Tamanho não é documento

É preciso ter cuidado e atenção ao discurso de que o time não alcança as metas, porque não tem gente suficiente para realizar as tarefas. Há situações que isso é verdadeiro, nesses casos precisa investir na contratação de pessoas qualificadas, ou investir em treinamento para melhorar o desempenho da equipe atual. Porém, há muitas outras situações em que esse discurso não passa de um lamento para encobrir a indisposição ou incompetência de não saber se organizar, nem eleger prioridades. Lembre-se: equipes numerosas costumam ser mais bem intencionadas do que produtivas.

Ao fixar o número de membros da equipe, avalie bem a situação. Um quadro inchado torna-se mais lento, mais difícil de gerenciar e mais caro, inclusive para os que trabalham na empresa. A garantia do emprego é maior, onde os custos são menores. Uma equipe enxuta, em geral, é mais ágil. Tem mais chance de se bem sucedida, desde que os processos estejam bem descritos e os recursos, adequados. Sendo assim, tamanho não é documento.

Corinthians, o time dos sonhos (???)


A grave crise administrativa que o Corinthians enfrenta, vem afetando diretamente o desempenho do time. Gustavo Nery, um dos mais experientes atletas corintiano, disse ter detectado abatimento no elenco: "A gente fica chateado por ver o Corinthians passando isso. Hoje a gente só escuta falar do Corinthians sobre grampos, sobre essas coisas". Alberto Dualib, afastado do cargo de presidente do time, vem sendo acusado de formação de quadrilha e lavagem de dinheiro, juntamente com integrantes de seu antigo parceiro, MSI.

Lavagem de dinheiro, escutas telefônicas, impeachment e tantos outros escândalos, caíram numa vala comum, seja nos gramados, na política, nas organizações. Acontecimentos que abalam não apenas a imagem do futebol brasileiro, mas a formação e desempenho de times campeões. O dream team brasileiro, a muito deixou de ser um sonho, para tornar-se um pesadelo.

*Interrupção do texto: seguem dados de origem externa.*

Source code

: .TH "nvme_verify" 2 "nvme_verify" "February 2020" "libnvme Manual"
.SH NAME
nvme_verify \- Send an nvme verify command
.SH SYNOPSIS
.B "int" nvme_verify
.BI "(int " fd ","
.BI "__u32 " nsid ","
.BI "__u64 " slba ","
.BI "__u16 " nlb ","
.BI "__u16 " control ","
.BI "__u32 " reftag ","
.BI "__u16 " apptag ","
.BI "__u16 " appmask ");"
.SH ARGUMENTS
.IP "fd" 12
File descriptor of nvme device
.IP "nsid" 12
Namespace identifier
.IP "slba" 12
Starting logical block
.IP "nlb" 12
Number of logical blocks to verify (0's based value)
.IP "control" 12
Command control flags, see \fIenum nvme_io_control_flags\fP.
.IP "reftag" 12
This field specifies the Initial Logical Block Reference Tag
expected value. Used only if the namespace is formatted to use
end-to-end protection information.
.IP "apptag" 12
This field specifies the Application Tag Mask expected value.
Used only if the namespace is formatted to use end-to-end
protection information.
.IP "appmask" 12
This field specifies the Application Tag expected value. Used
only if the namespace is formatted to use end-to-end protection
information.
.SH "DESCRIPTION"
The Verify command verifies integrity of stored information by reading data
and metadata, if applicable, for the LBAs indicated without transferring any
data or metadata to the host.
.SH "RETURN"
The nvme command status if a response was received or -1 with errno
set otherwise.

Da mesma forma acontece nas empresas. Uma má gestão interfere diretamente na motivação, produtividade e resultado de uma equipe, onde quer que ela esteja. Às vezes, uma boa equipe é formada, mas será que funciona mesmo? Para ser um time campeão, não basta montar uma constelação, é preciso integrá-lo, treiná-lo, e, acima de tudo, gerenciá-lo. Para fazer gols, vencer a partida e o campeonato, a equipe precisa ter orgulho em vestir a camisa do time.